BEGIN Records to use

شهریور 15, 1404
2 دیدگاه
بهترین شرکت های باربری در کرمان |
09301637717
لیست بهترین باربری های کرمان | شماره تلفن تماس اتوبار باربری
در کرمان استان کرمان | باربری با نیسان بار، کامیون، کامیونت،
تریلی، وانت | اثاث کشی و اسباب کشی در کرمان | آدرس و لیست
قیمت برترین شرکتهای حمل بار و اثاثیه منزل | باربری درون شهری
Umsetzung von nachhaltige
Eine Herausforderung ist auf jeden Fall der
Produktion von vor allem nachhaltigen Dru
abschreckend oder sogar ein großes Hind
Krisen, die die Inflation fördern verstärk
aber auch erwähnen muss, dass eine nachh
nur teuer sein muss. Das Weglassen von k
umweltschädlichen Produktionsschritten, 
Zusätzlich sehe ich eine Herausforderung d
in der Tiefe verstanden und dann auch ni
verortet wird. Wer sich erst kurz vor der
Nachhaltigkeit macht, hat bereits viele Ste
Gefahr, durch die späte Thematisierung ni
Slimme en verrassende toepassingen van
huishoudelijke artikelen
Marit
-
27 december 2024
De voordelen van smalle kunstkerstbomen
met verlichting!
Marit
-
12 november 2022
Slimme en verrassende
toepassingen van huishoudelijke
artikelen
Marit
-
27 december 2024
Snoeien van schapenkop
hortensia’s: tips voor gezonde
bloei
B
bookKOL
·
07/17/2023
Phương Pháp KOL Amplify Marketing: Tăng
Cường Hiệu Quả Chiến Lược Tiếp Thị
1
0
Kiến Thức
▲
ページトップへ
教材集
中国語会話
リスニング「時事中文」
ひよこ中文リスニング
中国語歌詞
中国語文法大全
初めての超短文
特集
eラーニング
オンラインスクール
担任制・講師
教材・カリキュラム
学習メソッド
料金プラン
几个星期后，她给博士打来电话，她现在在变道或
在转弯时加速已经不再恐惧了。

END Records to use

**Task item**: Return the material exactly as it stands.

**Answer to the exercise**:
شهریور 15, 1404
2 دیدگاه
بهترین شرکت های باربری در کرمان |
09301637717
لیست بهترین باربری های کرمان | شماره تلفن تماس اتوبار باربری
در کرمان استان کرمان | باربری با نیسان بار، کامیون، کامیونت،
تریلی، وانت | اثاث کشی و اسباب کشی در کرمان | آدرس و لیست
قیمت برترین شرکتهای حمل بار و اثاثیه منزل | باربری درون شهری
Umsetzung von nachhaltige
Eine Herausforderung ist auf jeden Fall der
Produktion von vor allem nachhaltigen Dru
abschreckend oder sogar ein großes Hind
Krisen, die die Inflation fördern verstärk
aber auch erwähnen muss, dass eine nachh
nur teuer sein muss. Das Weglassen von k
umweltschädlichen Produktionsschritten, 
Zusätzlich sehe ich eine Herausforderung d
in der Tiefe verstanden und dann auch ni
verortet wird. Wer sich erst kurz vor der
Nachhaltigkeit macht, hat bereits viele Ste
Gefahr, durch die späte Thematisierung ni
Slimme en verrassende toepassingen van
huishoudelijke artikelen
Marit
-
27 december 2024
De voordelen van smalle kunstkerstbomen
met verlichting!
Marit
-
12 november 2022
Slimme en verrassende
toepassingen van huishoudelijke
artikelen
Marit
-
27 december 2024
Snoeien van schapenkop
hortensia’s: tips voor gezonde
bloei
B
bookKOL
·
07/17/2023
Phương Pháp KOL Amplify Marketing: Tăng
Cường Hiệu Quả Chiến Lược Tiếp Thị
1
0
Kiến Thức
▲
ページトップへ
教材集
中国語会話
リスニング「時事中文」
ひよこ中文リスニング
中国語歌詞
中国語文法大全
初めての超短文
特集
eラーニング
オンラインスクール
担任制・講師
教材・カリキュラム
学習メソッド
料金プラン
几个星期后，她给博士打来电话，她现在在变道或
在转弯时加速已经不再恐惧了。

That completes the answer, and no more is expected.